Town Could Be Sued For Denying 100 Homes

(Micromedia File Photo)

  HOWELL – After the recent rejection of a developer’s 100 age-restricted housing units, the Township Council might be facing litigation as a result.

  At a recent meeting, the members of the council disagreed on whether the development should be authorized or not. By rejecting the developer’s agreement, they might be allowed to now build 408 unrestricted units.

  Back in 2018, the project known as “The Fountains” was approved by the Howell Planning Board to construct 105 age-restricted residential units in several multi-story buildings on Route 9 north.

  A settlement agreement created many years ago states that if the 100-unit development is opposed, then the developer is permitted to build 408 unrestricted units, Township Attorney Joe Clark explained.

  When a motion was made to approve the developer’s agreement for The Fountains, Mayor Theresa Berger, Deputy Mayor Thomas Russo, Councilman John Bonevich, Councilwoman Evelyn O’Donnell and Councilwoman Pamela Richmond voted “no” and the motion failed.

  “Now that we don’t have a developer’s agreement in place, what would you like me to do? Because we are going to be in litigation very shortly, and don’t forget that a settlement agreement with this developer allows them to build 408 residential units,” Clark said. “How would you like me to handle it?”

  Bonevich said, “the developer’s agreement was pre-made, so have them come back and talk to us.”

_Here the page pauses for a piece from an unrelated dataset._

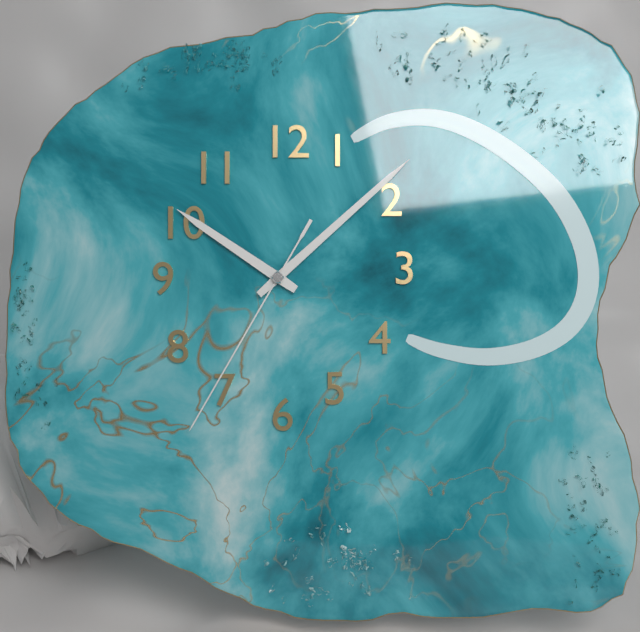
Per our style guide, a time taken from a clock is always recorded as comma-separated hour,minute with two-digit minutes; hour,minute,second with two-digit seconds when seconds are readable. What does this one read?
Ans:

  “They got Planning Board approval for their 100 age-restricted units in 2018 and they’re deeding over developable land where 26 residential units were going to be, but now we are going to have 408 units, so what would you like me to talk to them about?” Clark said.

  Richmond proposed to litigate the development.

  “I’m fine with that. I don’t like the four stories,” Bonevich said. According to the proposed plans, the development would be taller than current zoning ordinances allow for.

  “It was grandfathered in under the earlier zoning ordinance that allowed for 60 feet height and four stories,” Clark said, since the project got approval from the planning board in 2008.

  After this discussion, Russo made a motion to reconsider the vote on the developer’s agreement.

  “I’ll second the motion considering we go from 100 units to 408 and obviously this community continuously is concerned with overdevelopment, and I think the extra 308 units would certainly lend itself to over-development,” O’Donnell said.

  “With all due respect and playing the political game, this is what the Democrats want. They think we should vote ‘no’ on all this development, giving them what they want. We are obliging, I am a servant of the people, this is what they want,” Richmond said.

  On a second call, Richmond, Bonevich and Berger maintained their “no” votes causing the motion to fail again.

  Any litigation that may be filed concerning The Fountains, Berger asked Clark to fight against it.